■ Input material:
'''

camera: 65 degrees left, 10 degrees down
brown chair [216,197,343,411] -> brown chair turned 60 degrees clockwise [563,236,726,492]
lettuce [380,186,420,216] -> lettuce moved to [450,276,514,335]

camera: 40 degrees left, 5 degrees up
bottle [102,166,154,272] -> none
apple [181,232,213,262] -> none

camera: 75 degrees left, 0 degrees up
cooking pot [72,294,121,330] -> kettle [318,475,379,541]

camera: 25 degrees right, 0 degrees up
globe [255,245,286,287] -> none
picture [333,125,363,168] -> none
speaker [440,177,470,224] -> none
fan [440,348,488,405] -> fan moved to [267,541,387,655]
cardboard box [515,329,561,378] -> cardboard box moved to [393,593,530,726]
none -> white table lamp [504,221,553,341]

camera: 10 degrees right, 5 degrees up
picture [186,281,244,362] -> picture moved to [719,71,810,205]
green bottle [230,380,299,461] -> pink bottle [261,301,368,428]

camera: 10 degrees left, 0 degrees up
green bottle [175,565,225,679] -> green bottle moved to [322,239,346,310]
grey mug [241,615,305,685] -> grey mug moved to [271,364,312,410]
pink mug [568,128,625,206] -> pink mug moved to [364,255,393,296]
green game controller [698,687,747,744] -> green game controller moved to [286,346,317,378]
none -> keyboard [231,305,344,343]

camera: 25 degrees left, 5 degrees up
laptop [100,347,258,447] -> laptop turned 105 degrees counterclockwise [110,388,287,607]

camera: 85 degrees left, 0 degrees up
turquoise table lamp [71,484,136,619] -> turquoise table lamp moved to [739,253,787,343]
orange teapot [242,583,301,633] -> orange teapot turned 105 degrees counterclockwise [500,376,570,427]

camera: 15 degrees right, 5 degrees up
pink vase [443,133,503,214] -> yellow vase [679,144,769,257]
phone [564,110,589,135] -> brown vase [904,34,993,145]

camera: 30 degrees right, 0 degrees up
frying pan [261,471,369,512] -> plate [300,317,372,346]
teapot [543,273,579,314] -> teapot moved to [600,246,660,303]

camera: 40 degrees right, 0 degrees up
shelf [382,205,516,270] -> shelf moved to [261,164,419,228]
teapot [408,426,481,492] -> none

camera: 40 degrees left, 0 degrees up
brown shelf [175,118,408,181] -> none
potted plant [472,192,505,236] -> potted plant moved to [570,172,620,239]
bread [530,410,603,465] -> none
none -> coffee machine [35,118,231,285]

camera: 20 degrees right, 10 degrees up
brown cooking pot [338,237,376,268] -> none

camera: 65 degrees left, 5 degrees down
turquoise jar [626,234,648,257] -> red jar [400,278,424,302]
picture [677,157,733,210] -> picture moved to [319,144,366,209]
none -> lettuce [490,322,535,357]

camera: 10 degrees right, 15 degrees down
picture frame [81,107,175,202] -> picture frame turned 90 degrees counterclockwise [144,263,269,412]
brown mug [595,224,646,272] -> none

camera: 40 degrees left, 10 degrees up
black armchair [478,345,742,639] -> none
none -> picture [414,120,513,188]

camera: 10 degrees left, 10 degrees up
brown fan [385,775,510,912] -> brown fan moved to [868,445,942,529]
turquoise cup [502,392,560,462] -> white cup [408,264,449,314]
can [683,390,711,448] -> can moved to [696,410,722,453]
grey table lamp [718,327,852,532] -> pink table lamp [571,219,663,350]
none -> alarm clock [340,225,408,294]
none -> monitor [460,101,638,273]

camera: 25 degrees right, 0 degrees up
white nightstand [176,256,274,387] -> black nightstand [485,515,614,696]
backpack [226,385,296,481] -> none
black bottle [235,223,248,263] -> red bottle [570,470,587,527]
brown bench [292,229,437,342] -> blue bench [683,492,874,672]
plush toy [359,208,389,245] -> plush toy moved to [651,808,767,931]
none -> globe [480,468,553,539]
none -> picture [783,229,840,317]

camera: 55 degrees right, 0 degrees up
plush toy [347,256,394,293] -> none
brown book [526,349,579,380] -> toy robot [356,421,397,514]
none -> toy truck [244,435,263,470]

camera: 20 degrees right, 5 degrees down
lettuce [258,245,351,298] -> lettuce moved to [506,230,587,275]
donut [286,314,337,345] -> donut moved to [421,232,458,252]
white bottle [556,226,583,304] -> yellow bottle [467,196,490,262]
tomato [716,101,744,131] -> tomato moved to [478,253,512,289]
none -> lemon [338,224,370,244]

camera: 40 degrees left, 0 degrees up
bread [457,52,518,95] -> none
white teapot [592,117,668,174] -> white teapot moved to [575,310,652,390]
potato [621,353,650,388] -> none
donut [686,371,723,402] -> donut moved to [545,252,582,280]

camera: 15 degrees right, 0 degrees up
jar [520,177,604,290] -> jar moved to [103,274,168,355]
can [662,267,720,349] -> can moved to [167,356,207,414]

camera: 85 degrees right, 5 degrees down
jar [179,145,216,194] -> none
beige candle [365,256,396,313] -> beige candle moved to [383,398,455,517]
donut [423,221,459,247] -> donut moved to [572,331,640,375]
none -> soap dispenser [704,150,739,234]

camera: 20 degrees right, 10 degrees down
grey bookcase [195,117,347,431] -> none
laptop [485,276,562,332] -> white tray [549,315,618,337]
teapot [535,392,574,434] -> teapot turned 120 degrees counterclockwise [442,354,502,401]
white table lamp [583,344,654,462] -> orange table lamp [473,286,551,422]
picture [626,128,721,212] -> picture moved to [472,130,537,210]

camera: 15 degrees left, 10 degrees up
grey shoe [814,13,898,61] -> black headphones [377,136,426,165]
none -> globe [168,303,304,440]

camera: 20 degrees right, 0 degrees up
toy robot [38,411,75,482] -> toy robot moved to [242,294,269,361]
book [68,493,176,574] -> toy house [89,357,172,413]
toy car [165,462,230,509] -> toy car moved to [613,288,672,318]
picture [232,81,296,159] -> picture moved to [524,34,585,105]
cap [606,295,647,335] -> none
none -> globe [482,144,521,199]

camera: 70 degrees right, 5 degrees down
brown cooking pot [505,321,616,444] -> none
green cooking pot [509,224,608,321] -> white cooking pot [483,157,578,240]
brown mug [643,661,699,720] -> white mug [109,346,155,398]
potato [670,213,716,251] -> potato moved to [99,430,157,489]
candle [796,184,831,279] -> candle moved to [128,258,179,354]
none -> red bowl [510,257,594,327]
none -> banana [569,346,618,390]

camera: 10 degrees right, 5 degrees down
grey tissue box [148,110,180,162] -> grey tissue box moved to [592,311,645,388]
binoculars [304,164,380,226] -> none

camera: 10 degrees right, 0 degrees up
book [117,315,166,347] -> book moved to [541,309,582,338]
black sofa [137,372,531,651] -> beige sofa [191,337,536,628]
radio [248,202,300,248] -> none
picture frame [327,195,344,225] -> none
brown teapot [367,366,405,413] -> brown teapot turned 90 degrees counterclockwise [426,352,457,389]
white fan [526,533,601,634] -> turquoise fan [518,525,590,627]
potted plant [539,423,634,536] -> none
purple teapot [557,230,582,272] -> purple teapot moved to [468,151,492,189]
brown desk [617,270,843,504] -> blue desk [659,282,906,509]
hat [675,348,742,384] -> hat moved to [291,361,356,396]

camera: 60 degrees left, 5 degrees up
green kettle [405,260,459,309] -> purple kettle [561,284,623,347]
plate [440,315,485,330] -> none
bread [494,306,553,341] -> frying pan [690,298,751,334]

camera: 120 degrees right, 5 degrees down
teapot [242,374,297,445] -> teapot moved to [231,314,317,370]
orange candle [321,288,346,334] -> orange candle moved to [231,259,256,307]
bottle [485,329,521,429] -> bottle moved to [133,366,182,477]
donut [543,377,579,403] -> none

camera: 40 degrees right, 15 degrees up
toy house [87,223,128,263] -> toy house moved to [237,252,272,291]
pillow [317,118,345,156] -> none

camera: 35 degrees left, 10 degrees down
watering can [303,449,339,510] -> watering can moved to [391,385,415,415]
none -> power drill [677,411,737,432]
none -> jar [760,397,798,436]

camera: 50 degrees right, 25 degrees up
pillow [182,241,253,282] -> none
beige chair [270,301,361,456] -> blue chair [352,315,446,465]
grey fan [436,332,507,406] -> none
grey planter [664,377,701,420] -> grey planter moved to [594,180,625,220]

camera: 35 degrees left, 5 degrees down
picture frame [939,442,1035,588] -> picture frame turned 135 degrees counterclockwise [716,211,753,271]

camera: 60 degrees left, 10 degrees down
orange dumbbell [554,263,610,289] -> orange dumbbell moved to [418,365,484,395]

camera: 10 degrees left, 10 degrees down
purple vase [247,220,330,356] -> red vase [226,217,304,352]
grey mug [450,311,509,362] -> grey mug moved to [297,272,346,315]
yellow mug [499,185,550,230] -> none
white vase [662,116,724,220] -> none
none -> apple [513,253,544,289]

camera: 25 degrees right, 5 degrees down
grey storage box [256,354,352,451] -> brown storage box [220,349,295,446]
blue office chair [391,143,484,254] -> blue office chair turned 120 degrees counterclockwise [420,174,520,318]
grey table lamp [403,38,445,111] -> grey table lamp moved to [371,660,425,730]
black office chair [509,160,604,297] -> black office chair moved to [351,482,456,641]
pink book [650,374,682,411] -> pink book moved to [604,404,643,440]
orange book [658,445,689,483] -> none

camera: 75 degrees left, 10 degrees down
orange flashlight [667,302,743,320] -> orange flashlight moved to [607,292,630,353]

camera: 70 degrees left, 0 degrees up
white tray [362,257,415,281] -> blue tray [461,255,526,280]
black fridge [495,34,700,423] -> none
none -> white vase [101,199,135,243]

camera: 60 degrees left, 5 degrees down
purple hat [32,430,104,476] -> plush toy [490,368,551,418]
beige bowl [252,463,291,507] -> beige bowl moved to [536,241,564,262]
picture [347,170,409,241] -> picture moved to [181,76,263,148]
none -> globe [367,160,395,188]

'''

■ Problem to solve:
Working from the material above, retype exactly the lines from the one with "cap [606,295,647,335] -> none" through the one with "none -> jar [760,397,798,436]", both included, and only those lines.

■ Worked solution:
cap [606,295,647,335] -> none
none -> globe [482,144,521,199]

camera: 70 degrees right, 5 degrees down
brown cooking pot [505,321,616,444] -> none
green cooking pot [509,224,608,321] -> white cooking pot [483,157,578,240]
brown mug [643,661,699,720] -> white mug [109,346,155,398]
potato [670,213,716,251] -> potato moved to [99,430,157,489]
candle [796,184,831,279] -> candle moved to [128,258,179,354]
none -> red bowl [510,257,594,327]
none -> banana [569,346,618,390]

camera: 10 degrees right, 5 degrees down
grey tissue box [148,110,180,162] -> grey tissue box moved to [592,311,645,388]
binoculars [304,164,380,226] -> none

camera: 10 degrees right, 0 degrees up
book [117,315,166,347] -> book moved to [541,309,582,338]
black sofa [137,372,531,651] -> beige sofa [191,337,536,628]
radio [248,202,300,248] -> none
picture frame [327,195,344,225] -> none
brown teapot [367,366,405,413] -> brown teapot turned 90 degrees counterclockwise [426,352,457,389]
white fan [526,533,601,634] -> turquoise fan [518,525,590,627]
potted plant [539,423,634,536] -> none
purple teapot [557,230,582,272] -> purple teapot moved to [468,151,492,189]
brown desk [617,270,843,504] -> blue desk [659,282,906,509]
hat [675,348,742,384] -> hat moved to [291,361,356,396]

camera: 60 degrees left, 5 degrees up
green kettle [405,260,459,309] -> purple kettle [561,284,623,347]
plate [440,315,485,330] -> none
bread [494,306,553,341] -> frying pan [690,298,751,334]

camera: 120 degrees right, 5 degrees down
teapot [242,374,297,445] -> teapot moved to [231,314,317,370]
orange candle [321,288,346,334] -> orange candle moved to [231,259,256,307]
bottle [485,329,521,429] -> bottle moved to [133,366,182,477]
donut [543,377,579,403] -> none

camera: 40 degrees right, 15 degrees up
toy house [87,223,128,263] -> toy house moved to [237,252,272,291]
pillow [317,118,345,156] -> none

camera: 35 degrees left, 10 degrees down
watering can [303,449,339,510] -> watering can moved to [391,385,415,415]
none -> power drill [677,411,737,432]
none -> jar [760,397,798,436]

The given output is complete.